The two-centre multi-reader design of our study explains the overall substantial interobserver agreement, ranging from moderate (κ = 0.449) to almost perfect (κ = 0.872), with better results between readers of the same centre. The intraclass correlation coefficient observed for zone-specific scores was generally better for middle lung zones: this could be explained considering that upper and lower zones more frequently present findings interpreted as atelectasis lines or fibrotic thickening, rated with wider range of severity score (Table 4). We should also consider that, this being a novel severity score, a better interobserver agreement could be reached after more practice.

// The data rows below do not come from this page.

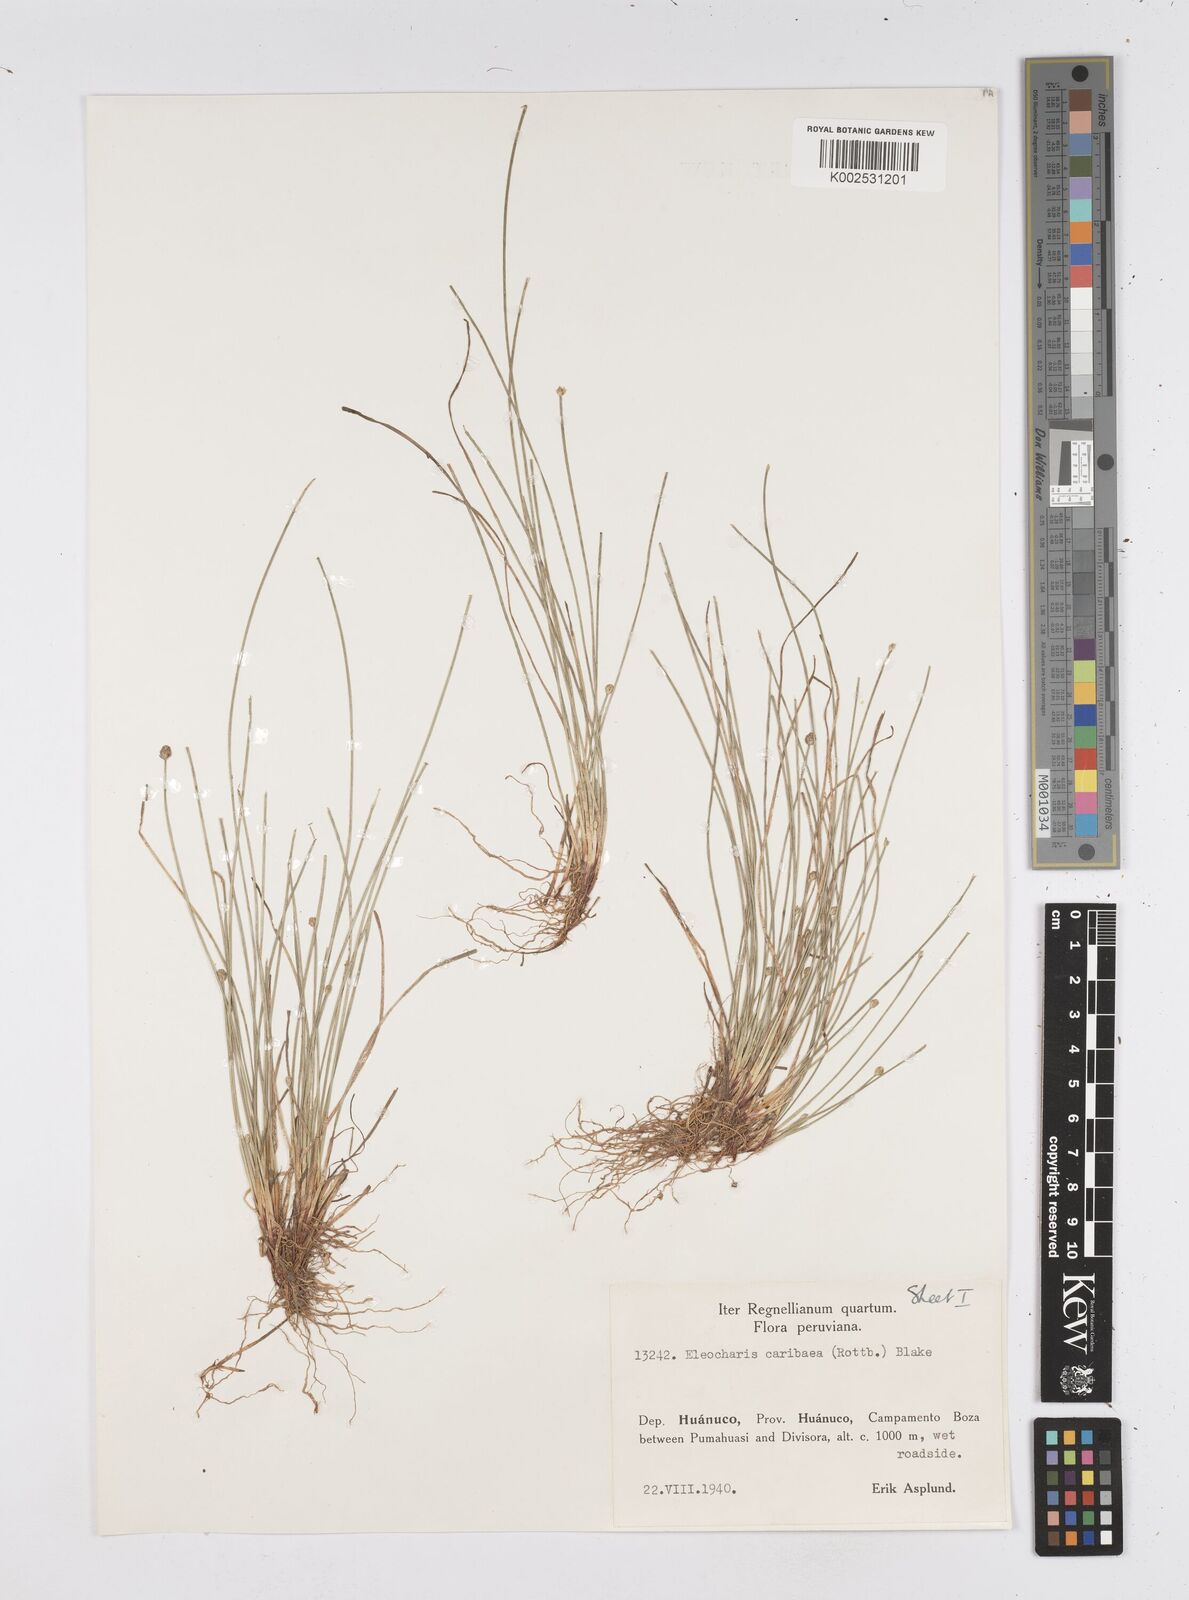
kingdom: Plantae
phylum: Tracheophyta
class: Liliopsida
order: Poales
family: Cyperaceae
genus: Eleocharis
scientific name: Eleocharis geniculata
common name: Canada spikesedge
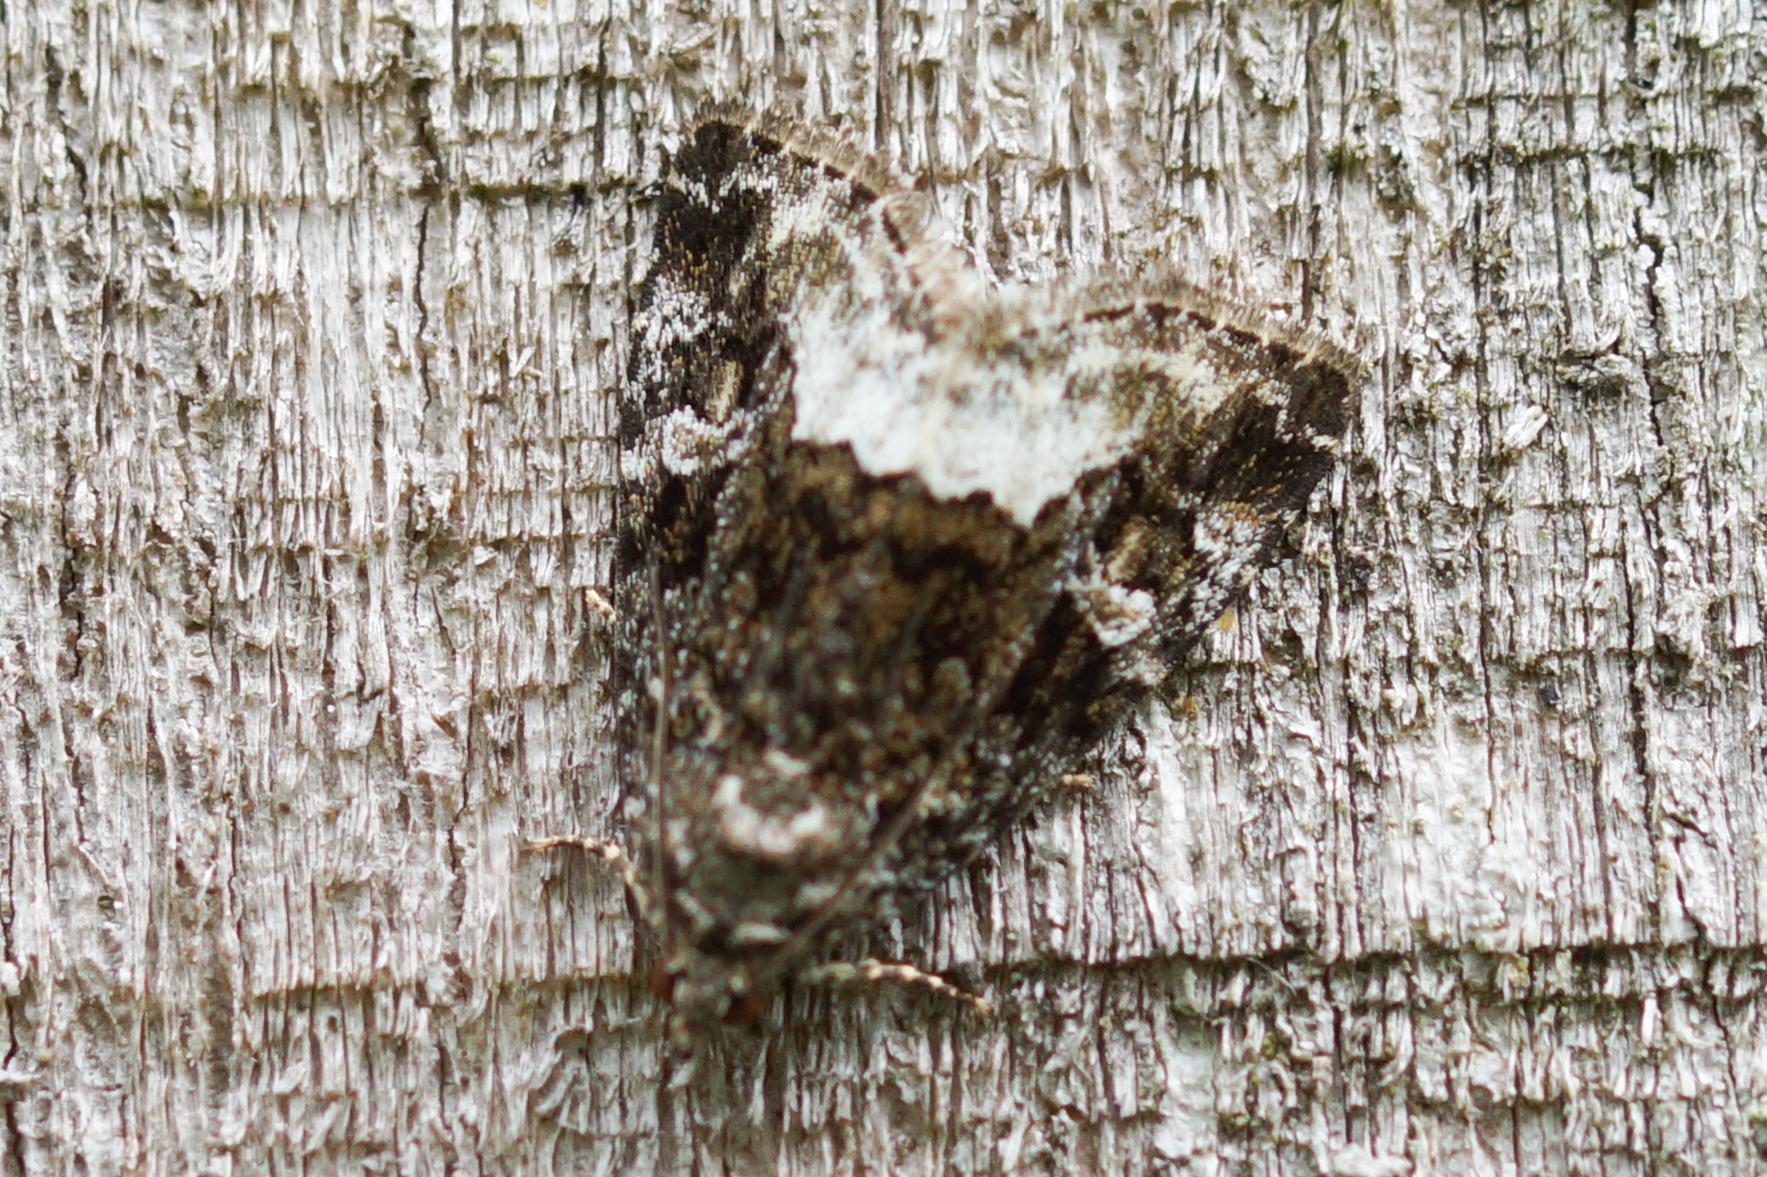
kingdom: Animalia
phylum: Arthropoda
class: Insecta
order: Lepidoptera
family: Noctuidae
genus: Deltote
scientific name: Deltote pygarga
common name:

This study has limitations. First is its retrospective design and the limited availability of anamnestic information for one of the two centres. Second is the x-ray equipment difference between the two centres, possibly limiting the reproducibility of CXR findings. Third, the choice of including only SARS-CoV-2 positive (and subsequently hospitalised) patients in our study could have hindered a higher reproducibility of our score, being negative CXRs theoretically easier to recognise and score.

In conclusion, our proposed CXR severity score of pulmonary COVID-19 involvement showed moderate to almost perfect interobserver agreement and allowed to stratify disease extent, showing significant but weak correlations with clinical parameters. Potential extension of the role of CXR in patient management should be explored in larger studies.